> _SELECTED EXCERPT_
# poppler missing GlobalParams.h



## roelof (Aug 19, 2012)

Hello, 

I try to install Etoile from source and I get a message that 
GlobalParams.h is missing and it seems that  graphics/poppler  should provide it.

Can anyone tell me how to get this file.
I'm running 9.1-prelease.

Roelof


----------



## cpm@ (Aug 19, 2012)

It fails because it can't find GlobalParams.h

[CMD=""]$ locate GlobalParams.h | less[/CMD]


----------



## roelof (Aug 19, 2012)

`# locate GlobalParams.h` does not have any output.
That's why I'm asking here.


----------



## cpm@ (Aug 19, 2012)

I attached file you need, must be place in this directory /usr/local/include/poppler/.


----------



## wblock@ (Aug 19, 2012)

The missing file should have been installed by graphics/poppler.  Don't copy it in manually, that's just going to confuse things farther.  Clean, rebuild, and reinstall poppler first, then clean, rebuild, and install the failing port.

> _DATASET EXTRACT_
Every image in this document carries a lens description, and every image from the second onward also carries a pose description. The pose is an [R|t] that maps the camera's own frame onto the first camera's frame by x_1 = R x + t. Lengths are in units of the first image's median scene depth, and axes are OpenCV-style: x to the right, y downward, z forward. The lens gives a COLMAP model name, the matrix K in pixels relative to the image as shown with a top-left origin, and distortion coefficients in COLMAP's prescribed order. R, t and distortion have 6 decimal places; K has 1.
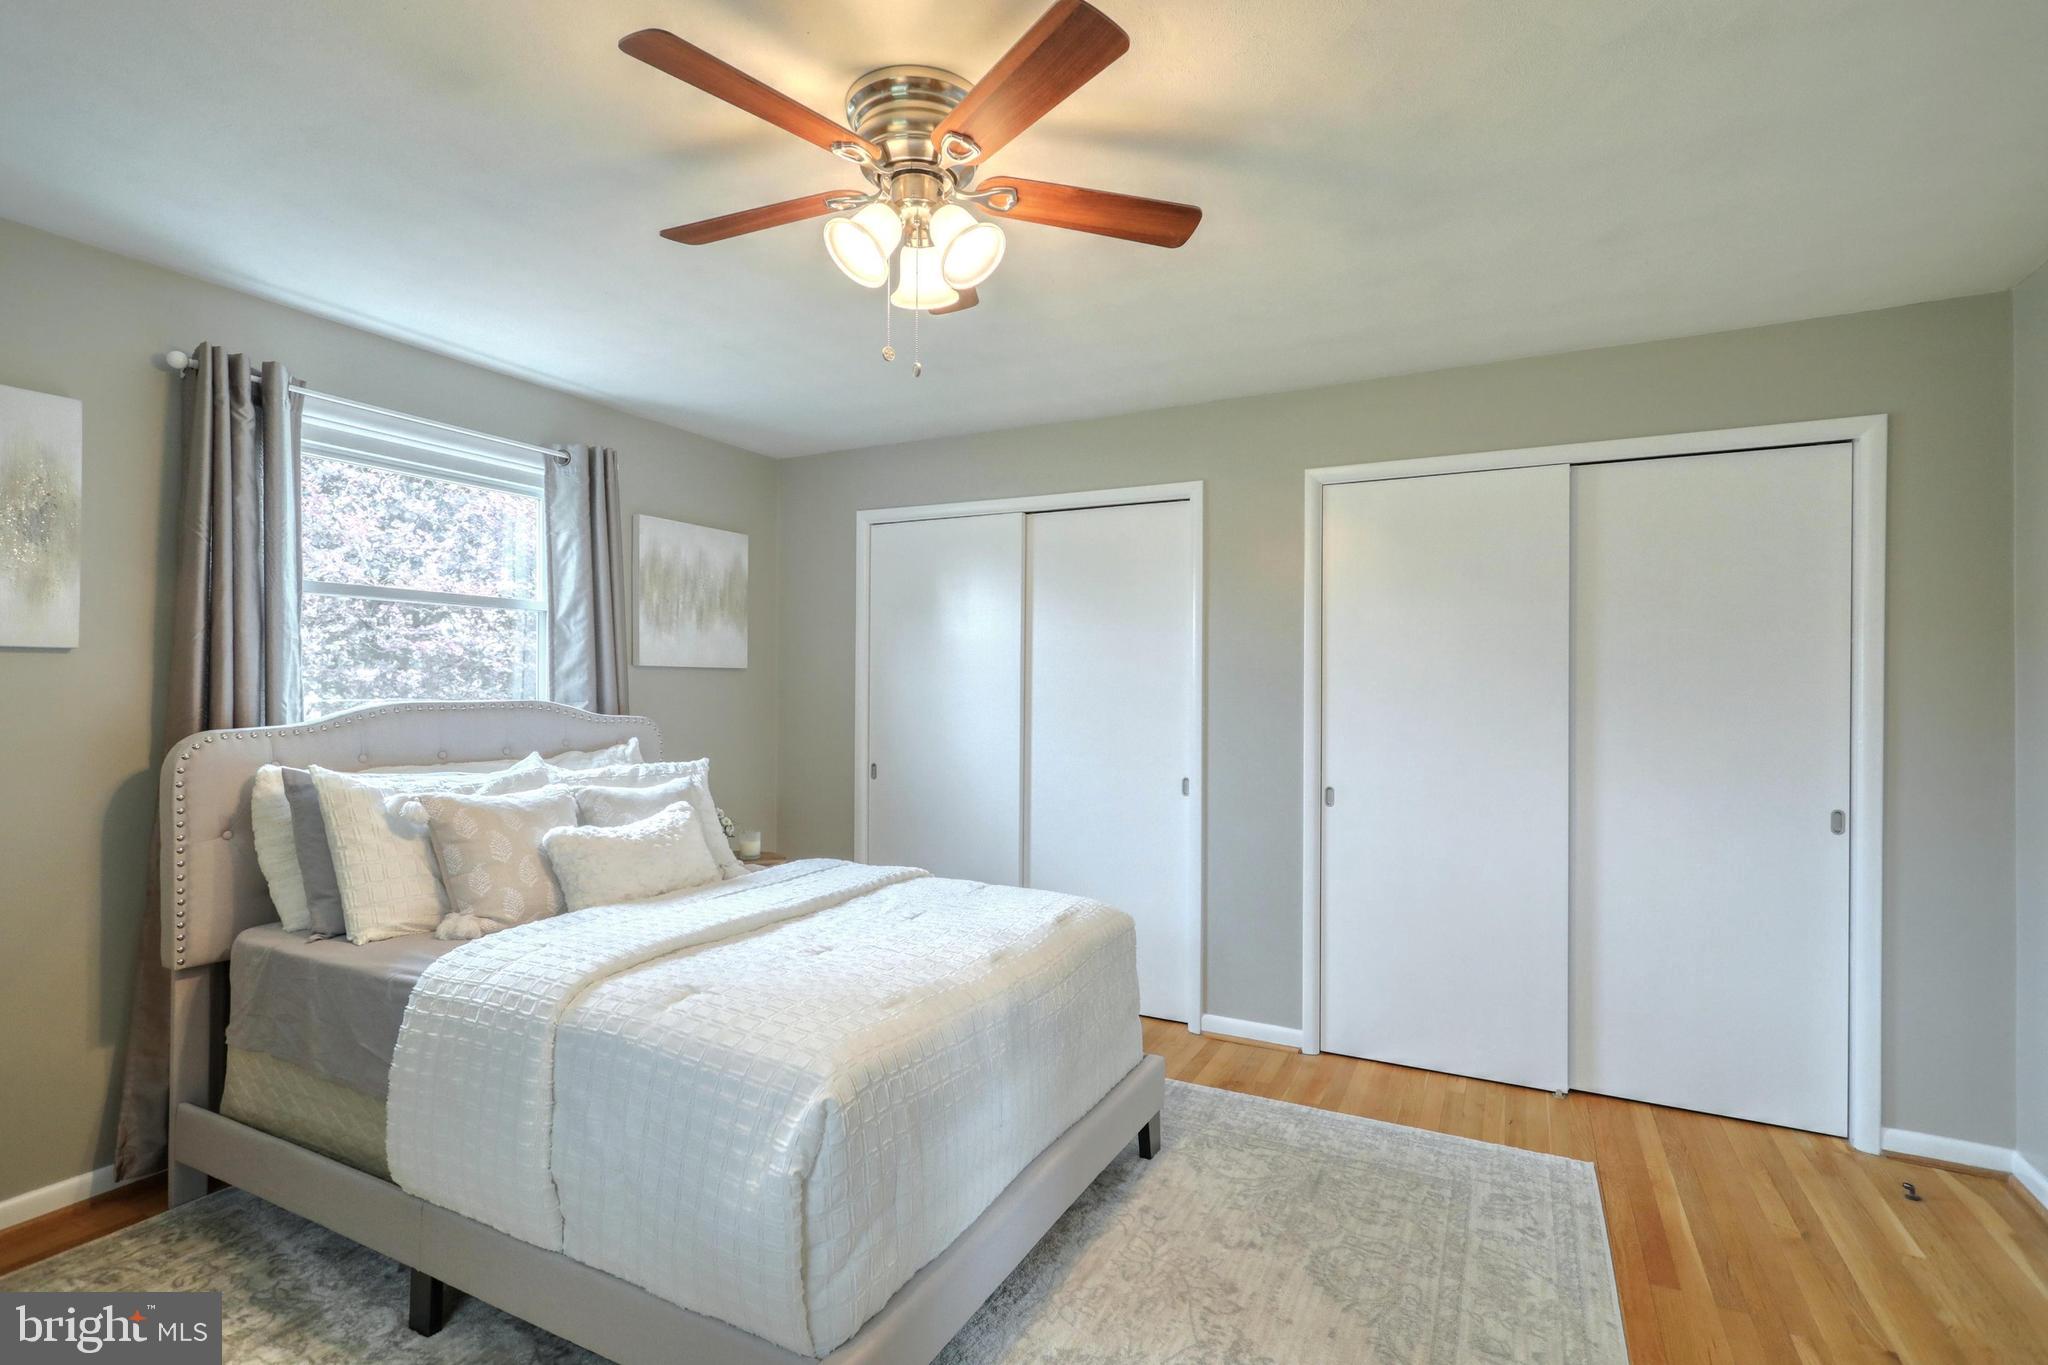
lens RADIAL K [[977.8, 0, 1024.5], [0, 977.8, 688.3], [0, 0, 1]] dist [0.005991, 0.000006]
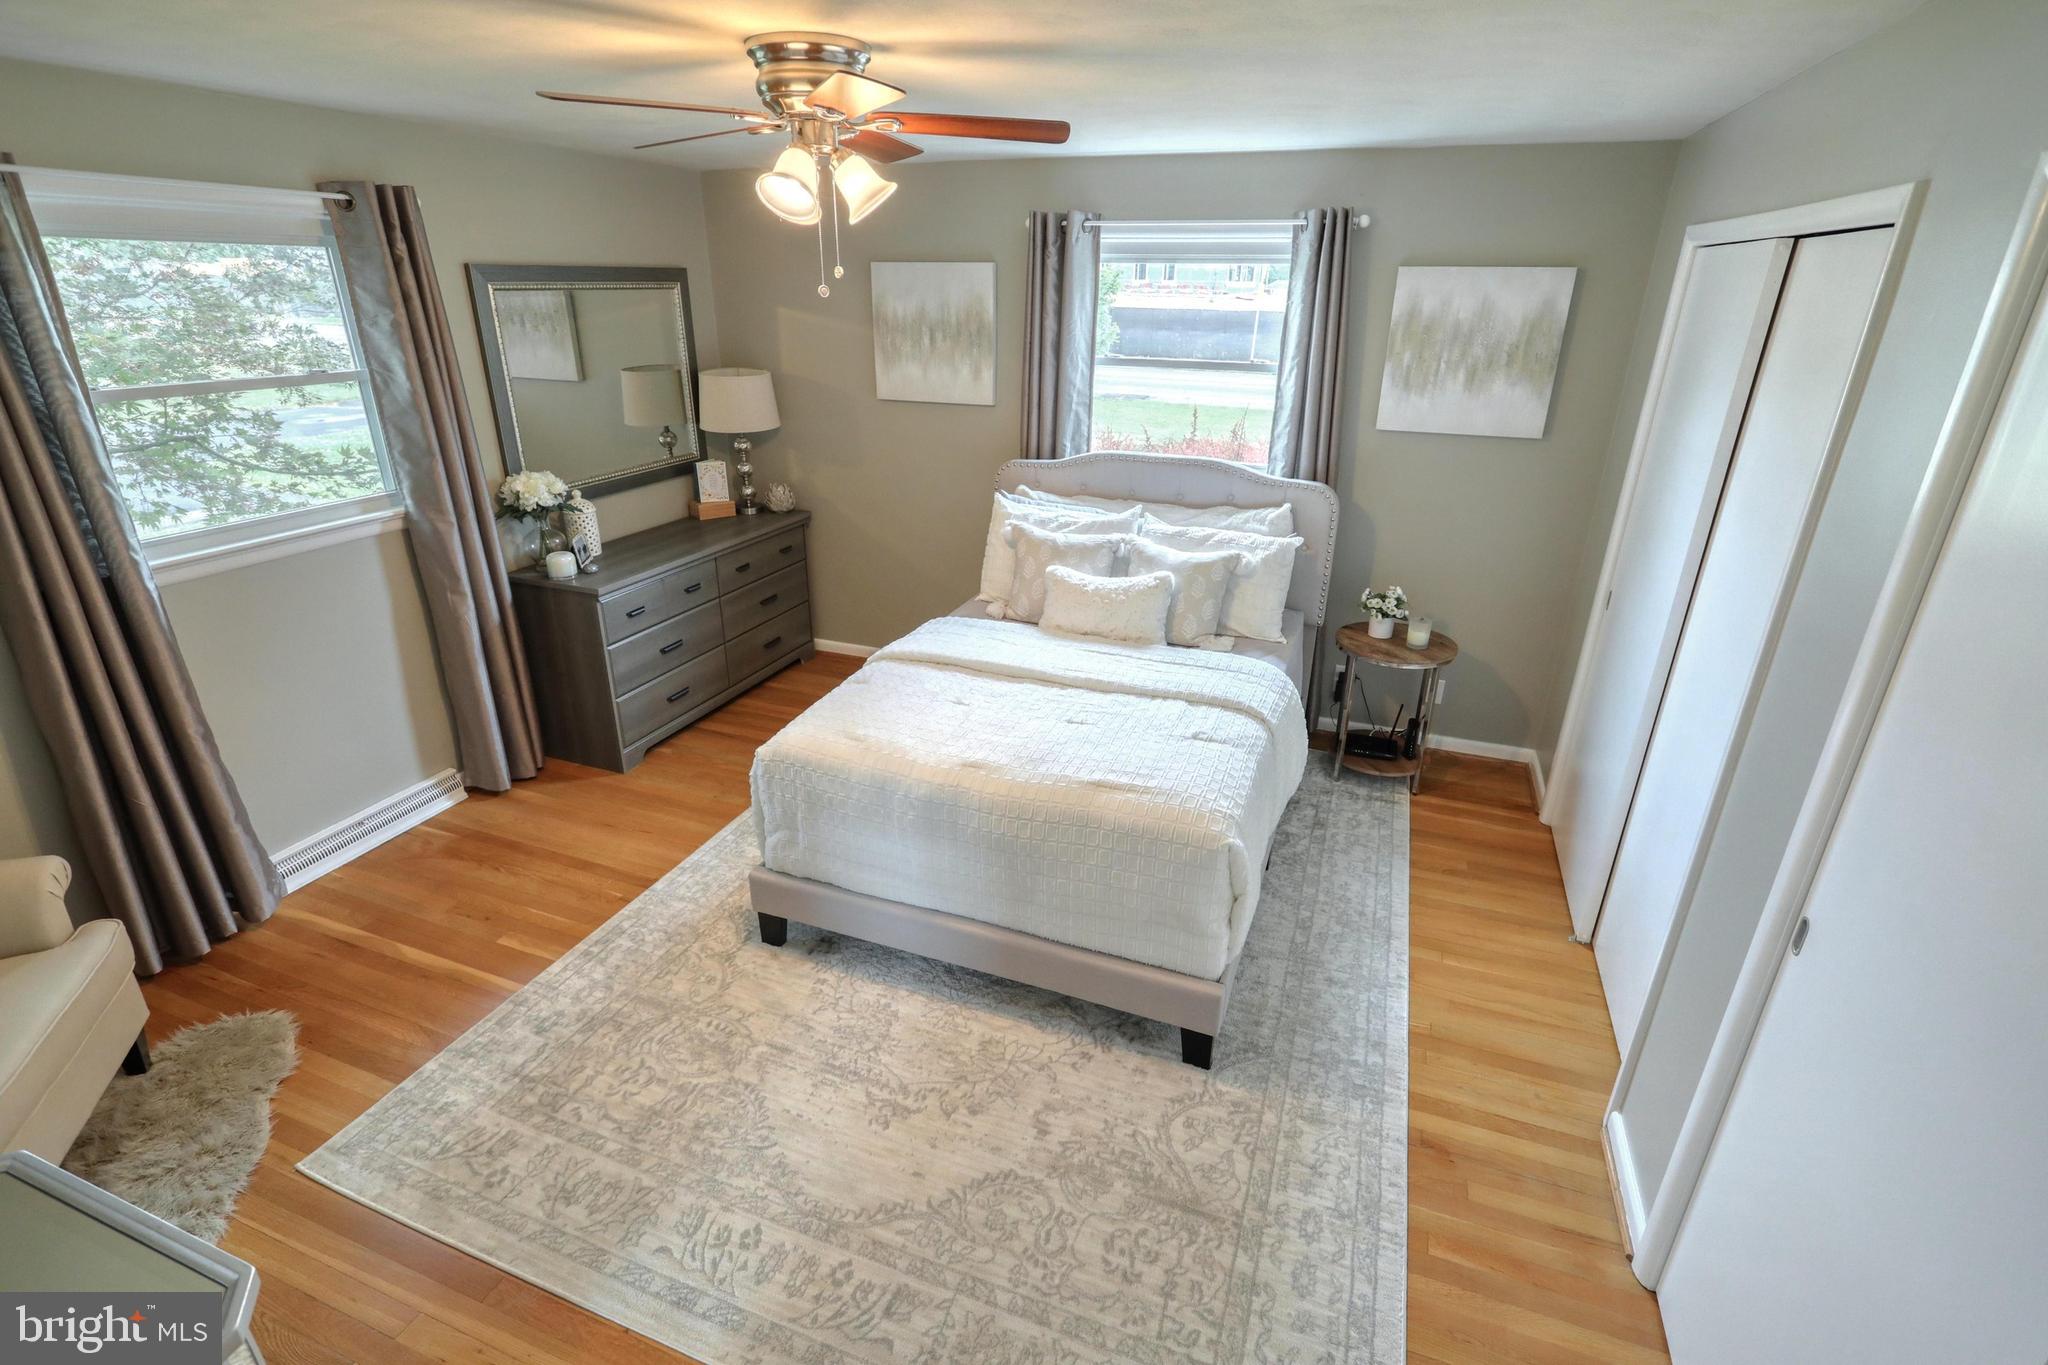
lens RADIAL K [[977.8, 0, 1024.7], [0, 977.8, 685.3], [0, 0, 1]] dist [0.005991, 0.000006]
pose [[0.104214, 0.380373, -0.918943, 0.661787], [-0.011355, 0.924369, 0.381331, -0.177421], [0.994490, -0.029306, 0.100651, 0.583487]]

> _EXERCISE REQUIREMENTS_
(a) Answer these questions about the forum thread on the missing GlobalParams.h file, one answer per line:
(i) What does roelof say he is running?
(ii) In which directory did cpm@ say the attached file must be placed?
(iii) According to wblock@, what should be done to poppler before the failing port is rebuilt?
(b) Set down the part of the poppler forum thread starting at "# poppler missing" and ending at "get this file.".
(c) Carry the forum thread about the missing poppler file onward from the point where it stops.
The material has no connection to the forum thread about poppler.

> _YOUR WRITTEN ANSWERS_
(a)
(i) 9.1-prelease
(ii) /usr/local/include/poppler/
(iii) Clean, rebuild, and reinstall it.

(b)
# poppler missing GlobalParams.h



## roelof (Aug 19, 2012)

Hello, 

I try to install Etoile from source and I get a message that 
GlobalParams.h is missing and it seems that  graphics/poppler  should provide it.

Can anyone tell me how to get this file.

(c)
----------



## cpm@ (Aug 19, 2012)

wblock@ said:
			
		

> The missing file should have been installed by graphics/poppler.  Don't copy it in manually, that's just going to confuse things farther.  Clean, rebuild, and reinstall poppler first, then clean, rebuild, and install the failing port.



I know that's a quickly and botched way of doing the compiler job :e


----------



## roelof (Aug 20, 2012)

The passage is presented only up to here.